PASSAGE FOR REVIEW START
When I was younger, I used to go around and try to butt in people's conversations when they interested me. I thought that's how people made friends. I was never gregarious, but at least I was slightly interested.

Of course, high school completely neutralized my idea of how social contact was supposed to happen, quite violently I might add. I developed severe social anxiety from always doing it wrong and always being told to sod off.

Once I had my diagnosis at 17, so many pieces finally fell in place. I tried to learn how to do it the normal way, and to some extent I did, but people could perceive my anxiety and my complete lack of confidence. It was like speaking French as a second language in the middle of very stereotypical France, where people snob you if you don't pronounce everything perfectly. I felt like I was judged on every mistake, and in this "creep" climate, I probably was. Despite a decade of trying I had not made a single real connection. In the end I shrugged and just rubbed the need to have social interaction from my psyche, which was much more easily done than trying to contort myself to please NTs. I lead a tranquil life now, free from social expectations and anxiety. I haven't been this happy in years. I used to have a lot of "cringe flashbacks" where my episodic memory seemingly shuffled for an embarrassing moment of my life and made me relive it and all the emotions I felt thereafter. I have much less of these now. It's definitely not a "normal" lifestyle but as trying to be normal did nothing for me I figured this might be better.
PASSAGE FOR REVIEW END
■ WORK TASK A:
In the account of social anxiety, how old was the writer when the diagnosis came?
■ WORK TASK B:
Resume the account of social anxiety after its last sentence, in the same first-person voice.
The material that comes next has no connection to the account of social anxiety.
GIVEN INFORMATION START
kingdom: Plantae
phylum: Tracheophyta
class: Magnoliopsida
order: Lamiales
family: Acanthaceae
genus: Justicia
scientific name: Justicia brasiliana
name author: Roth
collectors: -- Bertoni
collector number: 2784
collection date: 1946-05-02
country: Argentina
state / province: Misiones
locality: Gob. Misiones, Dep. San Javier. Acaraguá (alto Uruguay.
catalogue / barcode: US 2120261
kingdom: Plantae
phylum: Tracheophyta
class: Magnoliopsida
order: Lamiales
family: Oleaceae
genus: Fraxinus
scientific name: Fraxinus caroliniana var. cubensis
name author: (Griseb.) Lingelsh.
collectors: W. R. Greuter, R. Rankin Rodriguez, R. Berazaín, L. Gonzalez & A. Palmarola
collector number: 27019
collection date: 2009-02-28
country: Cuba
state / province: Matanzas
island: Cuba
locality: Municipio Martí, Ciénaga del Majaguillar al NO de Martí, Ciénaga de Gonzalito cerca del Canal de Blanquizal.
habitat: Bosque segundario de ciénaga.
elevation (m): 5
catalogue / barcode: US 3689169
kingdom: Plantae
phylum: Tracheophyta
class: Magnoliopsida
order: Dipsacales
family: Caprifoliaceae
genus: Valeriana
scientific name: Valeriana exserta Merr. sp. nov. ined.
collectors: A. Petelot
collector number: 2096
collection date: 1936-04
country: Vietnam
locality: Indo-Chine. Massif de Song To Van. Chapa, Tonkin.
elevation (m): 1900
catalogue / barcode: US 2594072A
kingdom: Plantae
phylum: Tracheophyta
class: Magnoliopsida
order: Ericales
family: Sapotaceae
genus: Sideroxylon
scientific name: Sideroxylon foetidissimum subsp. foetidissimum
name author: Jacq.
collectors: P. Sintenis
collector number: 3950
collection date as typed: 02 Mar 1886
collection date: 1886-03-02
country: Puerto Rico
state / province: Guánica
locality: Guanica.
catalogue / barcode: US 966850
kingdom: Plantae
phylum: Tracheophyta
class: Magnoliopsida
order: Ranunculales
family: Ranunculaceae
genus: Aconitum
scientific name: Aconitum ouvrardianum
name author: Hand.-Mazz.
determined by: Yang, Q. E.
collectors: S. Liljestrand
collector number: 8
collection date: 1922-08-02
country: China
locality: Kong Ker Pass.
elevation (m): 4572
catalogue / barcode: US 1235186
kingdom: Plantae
GIVEN INFORMATION END
■ EXERCISE OUTPUT A:
The writer was 17.

■ EXERCISE OUTPUT B:
To answer your question, as someone who went from AS to AS + SA, I think it's worse to have social anxiety if its crippling than to simply have AS. Both together though is insane and I wouldn't wish it on my worst enemy. Mild to moderate social anxiety is basically just apprehension and might be totally normal and expected. However, severe anxiety paralyzes you and leads you to inaction, and even if you power through it and act, this same anxiety sets you up for failure, and will make you relive those failures again and again every time you try to get yourself out of the pit. With AS you may well be gregarious and uninhibited, but simply odd. You might be frustrated for being unable to connect properly with others but you'll keep trying. Basically, it's the difference between having and losing hope.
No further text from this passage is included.